Depends, but recently, it was the case with a book by Olga Wiechnik, Posełki (“Envoy Women”). Although I shouldn't talk about it because I edited it.

Oh, come on.

I'd like all the girls close to me to read it. I have also recently recommended far and wide the book on Kafka's manuscripts and Justyna Dąbrowska's conversations: Miłość jest warta starania (“Love Is Worth the Effort”). It seems to me that these conversations help. The same goes for Agnieszka Jucewicz's book about emotions, Czując (“Feeling”). I would also like people close to me to have it. I often gave Sylwia Szwed’s Mundra (“Midwife”) to girls before giving birth. To future parents - Jak kochać dziecko (“How to Love a Child”) by Janusz Korczak, a rarity in a country where Janusz Korczak is much talked about but almost nobody reads him.

Do you have moments of surfeit of reading, would you like to drop it all, not see and not produce letters?
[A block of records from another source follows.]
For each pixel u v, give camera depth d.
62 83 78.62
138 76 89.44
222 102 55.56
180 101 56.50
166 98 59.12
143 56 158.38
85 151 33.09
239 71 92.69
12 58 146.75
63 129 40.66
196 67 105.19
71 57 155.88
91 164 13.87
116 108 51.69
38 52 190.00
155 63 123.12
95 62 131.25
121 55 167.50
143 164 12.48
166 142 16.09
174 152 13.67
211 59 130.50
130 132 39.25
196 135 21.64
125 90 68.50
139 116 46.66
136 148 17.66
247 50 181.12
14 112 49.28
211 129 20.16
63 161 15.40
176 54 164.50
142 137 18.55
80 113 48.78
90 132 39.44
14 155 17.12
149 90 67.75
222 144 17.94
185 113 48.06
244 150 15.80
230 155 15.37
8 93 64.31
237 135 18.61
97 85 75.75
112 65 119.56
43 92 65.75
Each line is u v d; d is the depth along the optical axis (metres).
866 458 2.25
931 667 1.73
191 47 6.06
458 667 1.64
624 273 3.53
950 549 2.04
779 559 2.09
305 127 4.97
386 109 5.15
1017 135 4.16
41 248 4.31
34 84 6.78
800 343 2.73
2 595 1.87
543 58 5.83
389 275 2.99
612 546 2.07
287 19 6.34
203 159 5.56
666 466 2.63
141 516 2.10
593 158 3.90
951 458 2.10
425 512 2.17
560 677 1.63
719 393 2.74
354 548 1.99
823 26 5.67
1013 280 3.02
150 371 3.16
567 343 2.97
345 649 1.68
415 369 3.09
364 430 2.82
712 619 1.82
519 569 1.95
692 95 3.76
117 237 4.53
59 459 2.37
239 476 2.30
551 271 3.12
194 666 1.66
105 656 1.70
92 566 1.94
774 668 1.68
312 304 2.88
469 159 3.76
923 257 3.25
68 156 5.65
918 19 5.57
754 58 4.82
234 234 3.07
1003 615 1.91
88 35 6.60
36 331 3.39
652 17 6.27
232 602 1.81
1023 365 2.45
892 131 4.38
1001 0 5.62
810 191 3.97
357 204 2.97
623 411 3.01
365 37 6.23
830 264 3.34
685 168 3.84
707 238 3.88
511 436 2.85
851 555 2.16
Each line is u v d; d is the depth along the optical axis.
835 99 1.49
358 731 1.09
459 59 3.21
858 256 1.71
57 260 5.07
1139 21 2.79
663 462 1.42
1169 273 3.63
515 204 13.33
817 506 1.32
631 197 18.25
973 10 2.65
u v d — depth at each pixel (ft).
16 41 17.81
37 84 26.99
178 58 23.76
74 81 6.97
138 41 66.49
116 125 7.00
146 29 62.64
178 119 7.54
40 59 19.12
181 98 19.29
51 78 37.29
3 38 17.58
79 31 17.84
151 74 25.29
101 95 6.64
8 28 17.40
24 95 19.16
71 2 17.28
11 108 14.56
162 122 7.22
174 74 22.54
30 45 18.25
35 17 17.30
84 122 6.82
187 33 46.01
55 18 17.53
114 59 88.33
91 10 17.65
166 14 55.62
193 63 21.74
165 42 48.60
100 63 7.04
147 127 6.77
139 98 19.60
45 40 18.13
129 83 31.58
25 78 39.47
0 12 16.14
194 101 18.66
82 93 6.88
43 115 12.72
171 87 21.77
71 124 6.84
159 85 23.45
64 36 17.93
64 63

No, sometimes I get so tired that I can no longer do this physically, my eyes are getting tired from looking all day long at screens. But to drop it completely... I recently learned that you can download an episode of a series from Netflix on the phone and watch it on the train where there is no signal. But I don't even consider it, because for me, the train is exactly a place to catch up with reading. It's a time when I don't have to work.